Chinese family planning officials from various regions have made use of the China Youth Reproductive Health Project Dissemination Meeting as a platform to share experiences in sex education.
A major part of their ongoing efforts is to extend sex education from school students to other groups of people, especially army staff, prisoners, long-distance truck and bus drivers and the migrant population, they said.
"Most long-distance truck and bus drivers lack knowledge about safe sex. That makes it possible for venereal disease and HIV/AIDS to spread quickly among them and their wives and girlfriends," said Zhang.
The playing cards are printed with cartoons illustrating measures to avoid dangerous sexual acts and prevent HIV/AIDS.
Zhao Rongqiao, a family planning official from Shandong Province, said sex education has been carried out in some army units of the province. Responses from the soldiers are very positive.
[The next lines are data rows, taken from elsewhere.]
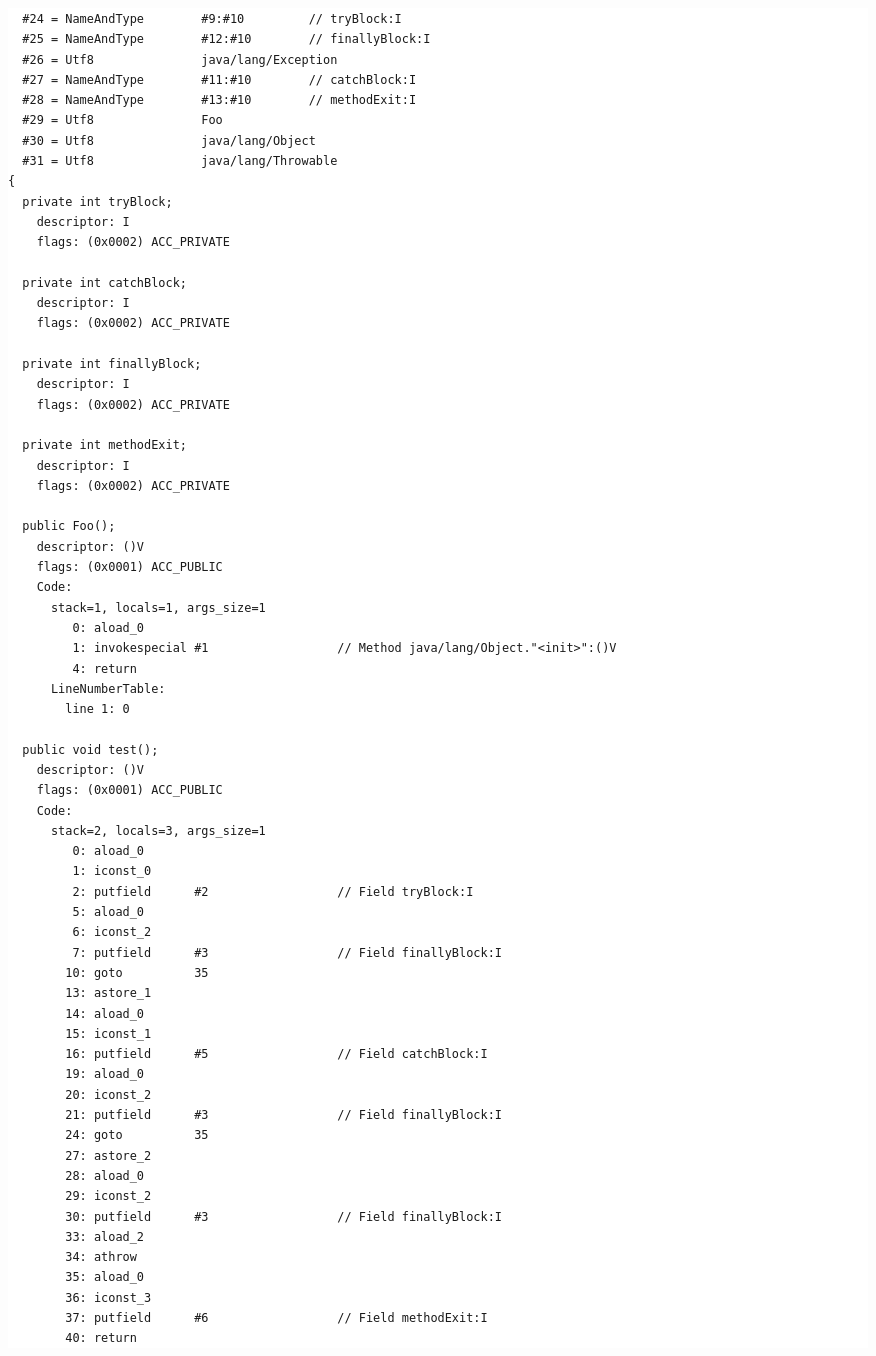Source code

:       #24 = NameAndType        #9:#10         // tryBlock:I
      #25 = NameAndType        #12:#10        // finallyBlock:I
      #26 = Utf8               java/lang/Exception
      #27 = NameAndType        #11:#10        // catchBlock:I
      #28 = NameAndType        #13:#10        // methodExit:I
      #29 = Utf8               Foo
      #30 = Utf8               java/lang/Object
      #31 = Utf8               java/lang/Throwable
    {
      private int tryBlock;
        descriptor: I
        flags: (0x0002) ACC_PRIVATE
    
      private int catchBlock;
        descriptor: I
        flags: (0x0002) ACC_PRIVATE
    
      private int finallyBlock;
        descriptor: I
        flags: (0x0002) ACC_PRIVATE
    
      private int methodExit;
        descriptor: I
        flags: (0x0002) ACC_PRIVATE
    
      public Foo();
        descriptor: ()V
        flags: (0x0001) ACC_PUBLIC
        Code:
          stack=1, locals=1, args_size=1
             0: aload_0
             1: invokespecial #1                  // Method java/lang/Object."<init>":()V
             4: return
          LineNumberTable:
            line 1: 0
    
      public void test();
        descriptor: ()V
        flags: (0x0001) ACC_PUBLIC
        Code:
          stack=2, locals=3, args_size=1
             0: aload_0
             1: iconst_0
             2: putfield      #2                  // Field tryBlock:I
             5: aload_0
             6: iconst_2
             7: putfield      #3                  // Field finallyBlock:I
            10: goto          35
            13: astore_1
            14: aload_0
            15: iconst_1
            16: putfield      #5                  // Field catchBlock:I
            19: aload_0
            20: iconst_2
            21: putfield      #3                  // Field finallyBlock:I
            24: goto          35
            27: astore_2
            28: aload_0
            29: iconst_2
            30: putfield      #3                  // Field finallyBlock:I
            33: aload_2
            34: athrow
            35: aload_0
            36: iconst_3
            37: putfield      #6                  // Field methodExit:I
            40: return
"In our survey of 300 soldiers, more than 99 percent say such education is very necessary," said Zhao.
Zhao said as the soldiers lack opportunities for contact with the opposite sex, they need guidance on sexual knowledge to prevent them from getting psychological problems.
Zhao said role play sessions are introduced in sex education among the soldiers. "Each participant is asked to play the role of either a nurse, a teacher, a homosexual, a prostitute or a household wife and give his views on how to prevent HIV/AIDS."
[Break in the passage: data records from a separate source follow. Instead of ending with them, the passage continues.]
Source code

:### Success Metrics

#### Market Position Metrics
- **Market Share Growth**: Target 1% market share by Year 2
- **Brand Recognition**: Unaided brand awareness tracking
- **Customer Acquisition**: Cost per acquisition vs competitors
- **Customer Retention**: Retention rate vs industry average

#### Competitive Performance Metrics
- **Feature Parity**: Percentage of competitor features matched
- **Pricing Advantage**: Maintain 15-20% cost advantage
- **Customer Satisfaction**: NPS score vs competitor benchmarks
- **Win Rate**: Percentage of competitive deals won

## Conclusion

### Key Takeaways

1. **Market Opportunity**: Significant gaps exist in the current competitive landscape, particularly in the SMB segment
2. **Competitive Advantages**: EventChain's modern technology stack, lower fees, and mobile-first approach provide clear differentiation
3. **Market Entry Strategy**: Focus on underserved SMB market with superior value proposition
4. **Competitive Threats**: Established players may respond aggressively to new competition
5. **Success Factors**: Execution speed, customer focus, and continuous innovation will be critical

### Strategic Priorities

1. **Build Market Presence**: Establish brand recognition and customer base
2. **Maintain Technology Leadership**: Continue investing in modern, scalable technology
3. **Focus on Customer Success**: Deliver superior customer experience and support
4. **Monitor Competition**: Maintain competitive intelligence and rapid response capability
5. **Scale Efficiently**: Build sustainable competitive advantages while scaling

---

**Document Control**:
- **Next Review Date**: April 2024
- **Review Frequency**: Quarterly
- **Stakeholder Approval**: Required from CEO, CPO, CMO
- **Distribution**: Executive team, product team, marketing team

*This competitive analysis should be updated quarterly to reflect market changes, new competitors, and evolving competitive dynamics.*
This interactive approach has become very popular with soldiers. Like the majority of Chinese people, they are reluctant to openly talk about sex because of the influence of traditional culture, said Zhao.
Over the past five years, Shenzhen, Qingdao, Beijing, Wuhan and a few other Chinese cities have carried out sex education among migrant rural workers, prisoners and homosexuals.
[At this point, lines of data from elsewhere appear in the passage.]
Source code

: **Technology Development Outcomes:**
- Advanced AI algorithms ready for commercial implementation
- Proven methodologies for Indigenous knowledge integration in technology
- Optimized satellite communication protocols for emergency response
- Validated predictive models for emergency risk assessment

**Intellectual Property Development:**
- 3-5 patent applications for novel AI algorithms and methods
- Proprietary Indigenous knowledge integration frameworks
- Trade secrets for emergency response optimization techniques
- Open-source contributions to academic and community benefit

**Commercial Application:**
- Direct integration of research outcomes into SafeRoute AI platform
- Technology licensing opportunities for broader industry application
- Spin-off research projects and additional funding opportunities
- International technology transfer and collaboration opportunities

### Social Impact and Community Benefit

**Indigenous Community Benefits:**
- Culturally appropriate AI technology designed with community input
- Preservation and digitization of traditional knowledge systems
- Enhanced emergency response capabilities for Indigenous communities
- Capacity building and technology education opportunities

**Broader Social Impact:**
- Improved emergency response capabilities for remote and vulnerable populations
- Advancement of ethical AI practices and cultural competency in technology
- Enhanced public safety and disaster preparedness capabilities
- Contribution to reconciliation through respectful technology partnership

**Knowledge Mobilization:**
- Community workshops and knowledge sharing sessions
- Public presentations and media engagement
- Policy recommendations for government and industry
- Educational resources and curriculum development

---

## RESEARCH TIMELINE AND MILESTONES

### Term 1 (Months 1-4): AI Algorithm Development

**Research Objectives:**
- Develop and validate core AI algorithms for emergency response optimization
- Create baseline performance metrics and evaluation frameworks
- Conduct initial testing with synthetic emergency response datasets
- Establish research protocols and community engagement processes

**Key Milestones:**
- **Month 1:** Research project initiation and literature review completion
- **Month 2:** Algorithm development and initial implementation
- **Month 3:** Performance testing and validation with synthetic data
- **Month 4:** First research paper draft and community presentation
Previously, sex education in China was confined to school and college students.
"These are innovative programs to reach the people that are harder to reach for sex education," said Lisa Mueller, official of an American health organization that is one of the supporters of the project.
Raj Karim, Regional Director of the International Planned Parenthood Federation in East and South Asia and the Oceanic Region, said: "These groups of people, such as sex workers, young entertainers, migrants or those with sexual diversity, are most in need of our care and services but are least likely to use government or conventional health care systems."
"We are happy that this project has focused on reaching out to young people in and out of school, at the workplace, in the community and those exposed to higher risk of HIV and RSH problems and infection," she said.